» **課題**
(1) JALのボーイング747についての文章を読んで、次の問いに答えてください。
(a) JA8122はどの機体と並行して発注されましたか。
(b) ほぼ同時期に発注された国際線用747は何機ですか。
(c) SR-46をJALと共同開発したのはどこですか。
(2) JALのボーイング747についての文章の「世界で一番多い保有数を誇ったJALのBoeing747 その7 SR-46と並行して発注された国際線用747、JA8122」から「て順番に触れようと思います。」までを全部書き直してください。そのとき「5機」を「五機」に変えて更新してください。

» **対象の文章**
»»
世界で一番多い保有数を誇ったJALのBoeing747 その7 SR-46と並行して発注された国際線用747、JA8122
前回の日本の特殊事情からJALがBoeingと共同開発したSR-46(7機のうちの後ろ3機)とほぼ同時期に発注されたのがJA8122,JA8123,JA8125,JA8127,JA8128の5機でした。これからの記事ではこれら5機について順番に触れようと思います。
««
» **データ抜粋**
»»
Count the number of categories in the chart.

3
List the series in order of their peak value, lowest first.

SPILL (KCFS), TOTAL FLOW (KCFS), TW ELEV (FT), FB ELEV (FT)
««
» **解答**
(1)
(a) SR-46
(b) 5機
(c) Boeing

(2)
世界で一番多い保有数を誇ったJALのBoeing747 その7 SR-46と並行して発注された国際線用747、JA8122
前回の日本の特殊事情からJALがBoeingと共同開発したSR-46(7機のうちの後ろ3機)とほぼ同時期に発注されたのがJA8122,JA8123,JA8125,JA8127,JA8128の五機でした。これからの記事ではこれら五機について順番に触れようと思います。